#### [Stored entries]
━━━━

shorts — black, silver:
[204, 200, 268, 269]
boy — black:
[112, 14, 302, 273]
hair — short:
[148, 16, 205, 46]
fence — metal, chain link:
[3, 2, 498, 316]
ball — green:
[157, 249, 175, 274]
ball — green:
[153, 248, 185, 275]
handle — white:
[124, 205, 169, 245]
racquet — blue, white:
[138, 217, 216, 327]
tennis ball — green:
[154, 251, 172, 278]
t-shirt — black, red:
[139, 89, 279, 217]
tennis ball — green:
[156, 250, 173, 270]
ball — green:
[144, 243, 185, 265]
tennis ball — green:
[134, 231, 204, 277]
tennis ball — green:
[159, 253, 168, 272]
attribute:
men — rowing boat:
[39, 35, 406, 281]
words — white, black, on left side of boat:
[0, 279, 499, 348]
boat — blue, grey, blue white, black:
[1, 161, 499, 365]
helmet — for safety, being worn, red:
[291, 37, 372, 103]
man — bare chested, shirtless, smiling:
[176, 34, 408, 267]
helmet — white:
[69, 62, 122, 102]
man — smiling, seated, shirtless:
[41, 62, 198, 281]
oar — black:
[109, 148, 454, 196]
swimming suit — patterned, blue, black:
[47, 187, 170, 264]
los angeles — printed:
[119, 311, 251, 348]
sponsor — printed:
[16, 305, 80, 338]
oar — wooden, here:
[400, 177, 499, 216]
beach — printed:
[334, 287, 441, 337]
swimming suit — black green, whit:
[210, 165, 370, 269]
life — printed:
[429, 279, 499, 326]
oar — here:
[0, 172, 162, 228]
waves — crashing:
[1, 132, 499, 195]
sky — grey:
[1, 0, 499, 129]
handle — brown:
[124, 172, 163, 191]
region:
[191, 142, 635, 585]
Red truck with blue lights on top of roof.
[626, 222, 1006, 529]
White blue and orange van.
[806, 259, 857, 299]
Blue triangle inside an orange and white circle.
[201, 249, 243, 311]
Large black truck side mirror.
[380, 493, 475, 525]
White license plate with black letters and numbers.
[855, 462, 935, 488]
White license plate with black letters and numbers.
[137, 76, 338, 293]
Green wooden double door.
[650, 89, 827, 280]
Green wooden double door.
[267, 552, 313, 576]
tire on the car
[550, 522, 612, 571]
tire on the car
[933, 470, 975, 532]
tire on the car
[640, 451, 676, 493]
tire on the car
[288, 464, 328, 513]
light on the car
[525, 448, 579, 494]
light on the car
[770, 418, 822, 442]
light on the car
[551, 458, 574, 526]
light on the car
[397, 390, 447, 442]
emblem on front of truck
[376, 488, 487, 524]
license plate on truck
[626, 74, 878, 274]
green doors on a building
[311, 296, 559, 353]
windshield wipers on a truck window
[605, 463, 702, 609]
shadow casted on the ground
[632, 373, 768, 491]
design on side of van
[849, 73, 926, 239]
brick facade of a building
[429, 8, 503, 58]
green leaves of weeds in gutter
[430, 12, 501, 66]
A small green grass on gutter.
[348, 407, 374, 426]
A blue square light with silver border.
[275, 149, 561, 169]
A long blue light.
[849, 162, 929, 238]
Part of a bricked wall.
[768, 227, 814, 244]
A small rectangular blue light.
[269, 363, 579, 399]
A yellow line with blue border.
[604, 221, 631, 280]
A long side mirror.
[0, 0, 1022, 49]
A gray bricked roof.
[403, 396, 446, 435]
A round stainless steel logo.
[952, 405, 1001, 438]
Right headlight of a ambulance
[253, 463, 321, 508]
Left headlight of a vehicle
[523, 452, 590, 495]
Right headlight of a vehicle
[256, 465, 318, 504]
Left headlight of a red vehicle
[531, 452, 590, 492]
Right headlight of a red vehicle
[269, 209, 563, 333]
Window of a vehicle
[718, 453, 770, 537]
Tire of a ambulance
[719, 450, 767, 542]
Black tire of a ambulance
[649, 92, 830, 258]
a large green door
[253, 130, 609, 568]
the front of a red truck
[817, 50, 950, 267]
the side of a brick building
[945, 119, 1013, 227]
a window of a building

━━━━

Format every line of the stored entries above as a Markdown table with two columns, Row and Line, where Row holds a running number and Line holds the text of that line. Leave out any blank lines.

#### [Full output]
| Row | Line |
|---|---|
| 1 | shorts — black, silver: |
| 2 | [204, 200, 268, 269] |
| 3 | boy — black: |
| 4 | [112, 14, 302, 273] |
| 5 | hair — short: |
| 6 | [148, 16, 205, 46] |
| 7 | fence — metal, chain link: |
| 8 | [3, 2, 498, 316] |
| 9 | ball — green: |
| 10 | [157, 249, 175, 274] |
| 11 | ball — green: |
| 12 | [153, 248, 185, 275] |
| 13 | handle — white: |
| 14 | [124, 205, 169, 245] |
| 15 | racquet — blue, white: |
| 16 | [138, 217, 216, 327] |
| 17 | tennis ball — green: |
| 18 | [154, 251, 172, 278] |
| 19 | t-shirt — black, red: |
| 20 | [139, 89, 279, 217] |
| 21 | tennis ball — green: |
| 22 | [156, 250, 173, 270] |
| 23 | ball — green: |
| 24 | [144, 243, 185, 265] |
| 25 | tennis ball — green: |
| 26 | [134, 231, 204, 277] |
| 27 | tennis ball — green: |
| 28 | [159, 253, 168, 272] |
| 29 | attribute: |
| 30 | men — rowing boat: |
| 31 | [39, 35, 406, 281] |
| 32 | words — white, black, on left side of boat: |
| 33 | [0, 279, 499, 348] |
| 34 | boat — blue, grey, blue white, black: |
| 35 | [1, 161, 499, 365] |
| 36 | helmet — for safety, being worn, red: |
| 37 | [291, 37, 372, 103] |
| 38 | man — bare chested, shirtless, smiling: |
| 39 | [176, 34, 408, 267] |
| 40 | helmet — white: |
| 41 | [69, 62, 122, 102] |
| 42 | man — smiling, seated, shirtless: |
| 43 | [41, 62, 198, 281] |
| 44 | oar — black: |
| 45 | [109, 148, 454, 196] |
| 46 | swimming suit — patterned, blue, black: |
| 47 | [47, 187, 170, 264] |
| 48 | los angeles — printed: |
| 49 | [119, 311, 251, 348] |
| 50 | sponsor — printed: |
| 51 | [16, 305, 80, 338] |
| 52 | oar — wooden, here: |
| 53 | [400, 177, 499, 216] |
| 54 | beach — printed: |
| 55 | [334, 287, 441, 337] |
| 56 | swimming suit — black green, whit: |
| 57 | [210, 165, 370, 269] |
| 58 | life — printed: |
| 59 | [429, 279, 499, 326] |
| 60 | oar — here: |
| 61 | [0, 172, 162, 228] |
| 62 | waves — crashing: |
| 63 | [1, 132, 499, 195] |
| 64 | sky — grey: |
| 65 | [1, 0, 499, 129] |
| 66 | handle — brown: |
| 67 | [124, 172, 163, 191] |
| 68 | region: |
| 69 | [191, 142, 635, 585] |
| 70 | Red truck with blue lights on top of roof. |
| 71 | [626, 222, 1006, 529] |
| 72 | White blue and orange van. |
| 73 | [806, 259, 857, 299] |
| 74 | Blue triangle inside an orange and white circle. |
| 75 | [201, 249, 243, 311] |
| 76 | Large black truck side mirror. |
| 77 | [380, 493, 475, 525] |
| 78 | White license plate with black letters and numbers. |
| 79 | [855, 462, 935, 488] |
| 80 | White license plate with black letters and numbers. |
| 81 | [137, 76, 338, 293] |
| 82 | Green wooden double door. |
| 83 | [650, 89, 827, 280] |
| 84 | Green wooden double door. |
| 85 | [267, 552, 313, 576] |
| 86 | tire on the car |
| 87 | [550, 522, 612, 571] |
| 88 | tire on the car |
| 89 | [933, 470, 975, 532] |
| 90 | tire on the car |
| 91 | [640, 451, 676, 493] |
| 92 | tire on the car |
| 93 | [288, 464, 328, 513] |
| 94 | light on the car |
| 95 | [525, 448, 579, 494] |
| 96 | light on the car |
| 97 | [770, 418, 822, 442] |
| 98 | light on the car |
| 99 | [551, 458, 574, 526] |
| 100 | light on the car |
| 101 | [397, 390, 447, 442] |
| 102 | emblem on front of truck |
| 103 | [376, 488, 487, 524] |
| 104 | license plate on truck |
| 105 | [626, 74, 878, 274] |
| 106 | green doors on a building |
| 107 | [311, 296, 559, 353] |
| 108 | windshield wipers on a truck window |
| 109 | [605, 463, 702, 609] |
| 110 | shadow casted on the ground |
| 111 | [632, 373, 768, 491] |
| 112 | design on side of van |
| 113 | [849, 73, 926, 239] |
| 114 | brick facade of a building |
| 115 | [429, 8, 503, 58] |
| 116 | green leaves of weeds in gutter |
| 117 | [430, 12, 501, 66] |
| 118 | A small green grass on gutter. |
| 119 | [348, 407, 374, 426] |
| 120 | A blue square light with silver border. |
| 121 | [275, 149, 561, 169] |
| 122 | A long blue light. |
| 123 | [849, 162, 929, 238] |
| 124 | Part of a bricked wall. |
| 125 | [768, 227, 814, 244] |
| 126 | A small rectangular blue light. |
| 127 | [269, 363, 579, 399] |
| 128 | A yellow line with blue border. |
| 129 | [604, 221, 631, 280] |
| 130 | A long side mirror. |
| 131 | [0, 0, 1022, 49] |
| 132 | A gray bricked roof. |
| 133 | [403, 396, 446, 435] |
| 134 | A round stainless steel logo. |
| 135 | [952, 405, 1001, 438] |
| 136 | Right headlight of a ambulance |
| 137 | [253, 463, 321, 508] |
| 138 | Left headlight of a vehicle |
| 139 | [523, 452, 590, 495] |
| 140 | Right headlight of a vehicle |
| 141 | [256, 465, 318, 504] |
| 142 | Left headlight of a red vehicle |
| 143 | [531, 452, 590, 492] |
| 144 | Right headlight of a red vehicle |
| 145 | [269, 209, 563, 333] |
| 146 | Window of a vehicle |
| 147 | [718, 453, 770, 537] |
| 148 | Tire of a ambulance |
| 149 | [719, 450, 767, 542] |
| 150 | Black tire of a ambulance |
| 151 | [649, 92, 830, 258] |
| 152 | a large green door |
| 153 | [253, 130, 609, 568] |
| 154 | the front of a red truck |
| 155 | [817, 50, 950, 267] |
| 156 | the side of a brick building |
| 157 | [945, 119, 1013, 227] |
| 158 | a window of a building |